Bank-Switch Sentinel — $FFFE Segment¶
The original Atari format addresses 64 KB; the X65 lives in a 24-bit space, so the loader needs a way to retarget banks mid-file.
A segment whose start address and end address are both $FFFE is not a one-byte write to address $FFFE. Instead, the loader reads the segment’s single payload byte and uses it as the bank number for all following segments.
The bank starts at $00 when the file is opened. A typical multi-bank .xex opens with bank-zero segments, then emits an $FFFE-sentinel with payload $01 to switch banks, and the segments that follow now write into bank $01.
FF FE FF FE ; start=$FFFE, end=$FFFE → sentinel
01 ; bank for subsequent segments
HELP/INFO Segment — $FC00 in Bank $00¶
A segment whose start address is $FC00 and whose target bank is $00 is not loaded into RAM. The loader skips its payload entirely.
This region carries user-visible help/info text, displayed by the NORTH firmware monitor’s info command (see Chapter 6). The convention exists because $FC00–$FCFF is reserved for expansion-slot MMIO (see Appendix A) — writing to it during load would be both pointless and unsafe — so the loader repurposes that address as a “this segment is metadata, skip it” signal.
In the words of the firmware help text:
LOAD and INFO read ROM files from a USB drive. A ROM file contains both ASCII information for the user and binary information for the system. The ROM file is an Atari XEX-derived binary format, and may contain many chunks loaded into different memory areas. The chunk marked for load into the area starting at
$FC00in bank$00is special: it carries HELP/INFO text and is not loaded into RAM. TheINFOmonitor command displays it.
A $FFFE-sentinel that has switched the current bank to a non-zero value does not cause subsequent $FC00 segments to be skipped — only bank $00 triggers the skip.
Auto-Run via the Reset Vector — $FFFC–$FFFD¶
When the entire file has been processed, the loader checks whether bytes have been written to both $FFFC and $FFFD (the 65C816 reset vector low and high bytes, in any segment). If so, it releases the CPU reset; the CPU then begins execution at the address held in $FFFC–$FFFD.
The idiomatic auto-run footer is therefore a small segment writing the entry-point address into the reset vector:
FF FC FF FD ; segment loading into $FFFC..$FFFD
00 20 ; reset vector = $2000
Files that omit the reset-vector load successfully but do not start running — a useful posture for libraries, overlays, and data-only .xex images.

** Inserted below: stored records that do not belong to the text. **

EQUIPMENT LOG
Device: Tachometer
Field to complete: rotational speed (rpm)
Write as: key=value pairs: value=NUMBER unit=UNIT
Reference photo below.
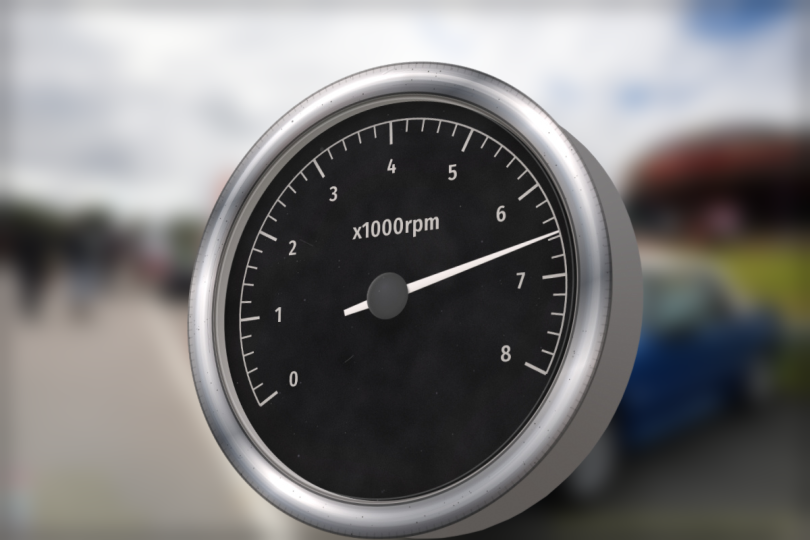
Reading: value=6600 unit=rpm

RUNAD / INITAD Compatibility Note¶
The classic Atari XEX vectors RUNAD ($02E0–$02E1) and INITAD ($02E2–$02E3) are not honored by the X65 loader. A .xex that relies on writing those addresses to start or hook execution will load its bytes successfully but will not run. Port such code by emitting an extra segment that writes the entry point to $FFFC–$FFFD instead.
Worked Example¶
A minimal auto-running program — load $42 into A at address $2000, then run from there:
FF FF ; magic (required, first segment only mandatory)
00 20 01 20 ; start=$2000, end=$2001
A9 42 ; payload: LDA #$42
FF FC FF FD ; reset-vector segment header
00 20 ; reset vector = $2000 → run after load
Inspecting .xex Files in a Hex Editor¶
The ImHex hex editor (https://imhex.werwolv.net) ships an XEX pattern in its built-in Content Store that highlights segment headers, start/end addresses, and payload boundaries directly on the hex view. Install it via Help → Content Store → search “XEX” → Install; opening any .xex in ImHex afterwards turns the file into a colour-coded structural view, which is the fastest way to confirm that a build matches the layout described above. The pattern follows the Atari layout — the X65-specific $FFFE bank-switch sentinel and $FC00/bank-$00 HELP/INFO segments appear as ordinary segments in the colouring; their meaning is implicit from their addresses.